Bayesian probability transforms for BM25 retrieval scores
Project description
Bayesian BM25
The reference implementation of the Bayesian BM25 and From Bayesian Inference to Neural Computation papers, by the original author. Converts raw BM25 retrieval scores into calibrated relevance probabilities using Bayesian inference.
Overview
Standard BM25 produces unbounded scores that lack consistent meaning across queries, making threshold-based filtering and multi-signal fusion unreliable. Bayesian BM25 addresses this by applying a sigmoid likelihood model with a composite prior (term frequency + document length normalization) and computing Bayesian posteriors that output well-calibrated probabilities in [0, 1]. A corpus-level base rate prior further improves calibration by 68–77% without requiring relevance labels.
Key capabilities:
- Score-to-probability transform — convert raw BM25 scores into calibrated relevance probabilities via sigmoid likelihood + composite prior + Bayesian posterior
- Base rate calibration — corpus-level base rate prior estimated from score distribution decomposes the posterior into three additive log-odds terms, reducing expected calibration error by 68--77% without relevance labels
- Parameter learning — batch gradient descent or online SGD with EMA-smoothed gradients and Polyak averaging, with three training modes: balanced (C1), prior-aware (C2), and prior-free (C3)
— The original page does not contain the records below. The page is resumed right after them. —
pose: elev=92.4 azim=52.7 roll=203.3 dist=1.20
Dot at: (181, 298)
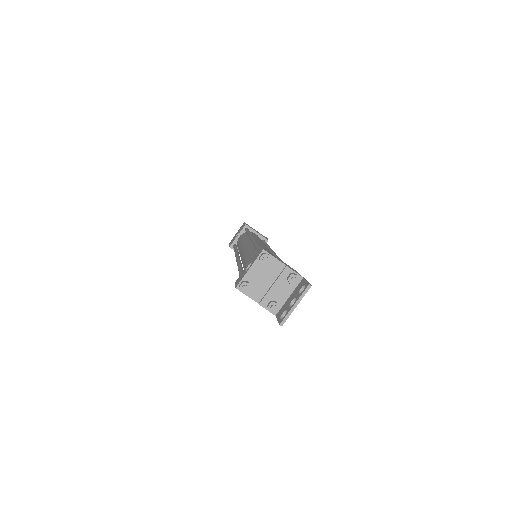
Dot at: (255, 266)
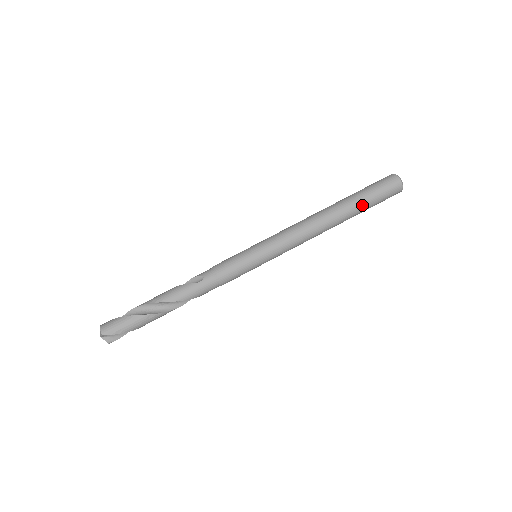
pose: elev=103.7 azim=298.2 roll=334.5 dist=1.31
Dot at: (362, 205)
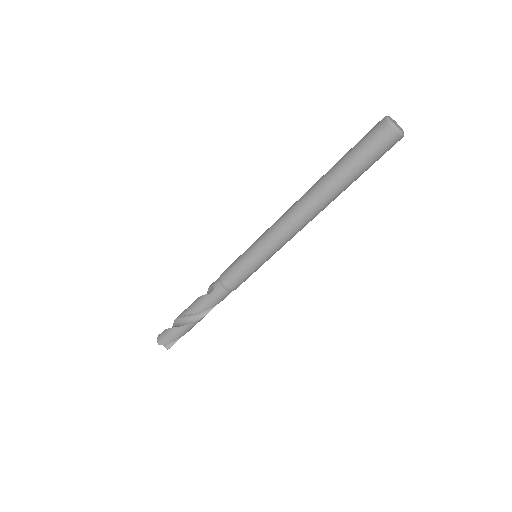
Dot at: (348, 175)
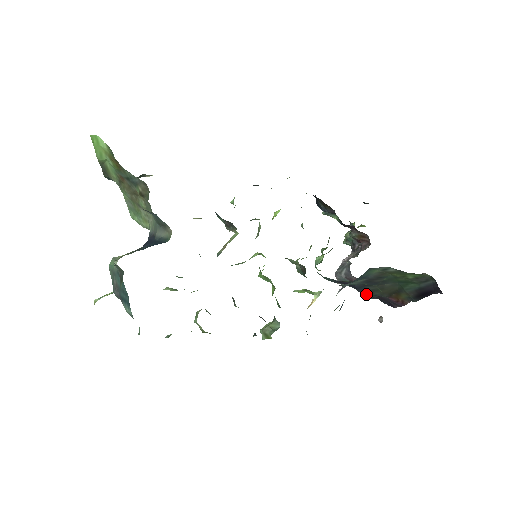
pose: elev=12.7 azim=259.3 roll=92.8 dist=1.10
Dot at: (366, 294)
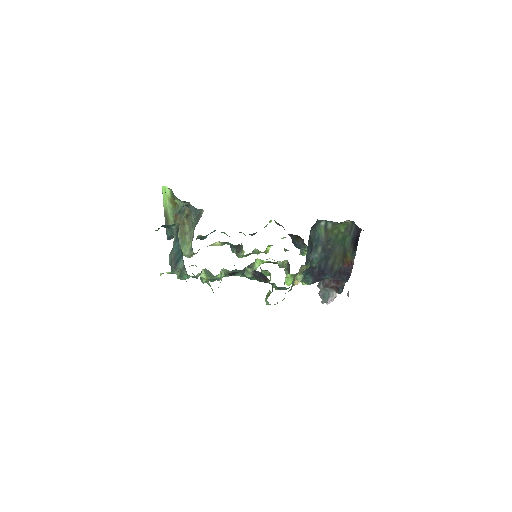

- Probabilistic fusion — combine multiple probability signals using log-odds conjunction with multiplicative confidence scaling and optional per-signal reliability weights (Log-OP), which resolves the shrinkage problem of naive probabilistic AND
- Learnable fusion weights —
LearnableLogOddsWeightslearns per-signal reliability from labeled data via a Hebbian gradient that is backprop-free, starting from Naive Bayes uniform initialization (Remark 5.3.2) - Hybrid search —
cosine_to_probability()converts vector similarity scores to probabilities for fusion with BM25 signals via weighted log-odds conjunction - WAND pruning —
wand_upper_bound()computes safe Bayesian probability upper bounds for document pruning in top-k retrieval - Calibration metrics —
expected_calibration_error(),brier_score(), andreliability_diagram()for evaluating probability quality - Search integration — drop-in scorer wrapping bm25s that returns probabilities instead of raw scores
Adoption
- MTEB — included as a baseline retrieval model (
bb25) for the Massive Text Embedding Benchmark - txtai — used for BM25 score normalization in hybrid search (
normalize="bayesian-bm25")
Installation
pip install bayesian-bm25
To use the integrated search scorer (requires bm25s):
pip install bayesian-bm25[scorer]
Quick Start
Converting BM25 Scores to Probabilities
import numpy as np
from bayesian_bm25 import BayesianProbabilityTransform
transform = BayesianProbabilityTransform(alpha=1.5, beta=1.0, base_rate=0.01)
scores = np.array([0.5, 1.0, 1.5, 2.0, 3.0])
tfs = np.array([1, 2, 3, 5, 8])
doc_len_ratios = np.array([0.3, 0.5, 0.8, 1.0, 1.5])
probabilities = transform.score_to_probability(scores, tfs, doc_len_ratios)
End-to-End Search with Probabilities
from bayesian_bm25 import BayesianBM25Scorer
corpus_tokens = [
["python", "machine", "learning"],
["deep", "learning", "neural", "networks"],
["data", "visualization", "tools"],
]
scorer = BayesianBM25Scorer(k1=1.2, b=0.75, method="lucene", base_rate="auto")
scorer.index(corpus_tokens, show_progress=False)
doc_ids, probabilities = scorer.retrieve([["machine", "learning"]], k=3)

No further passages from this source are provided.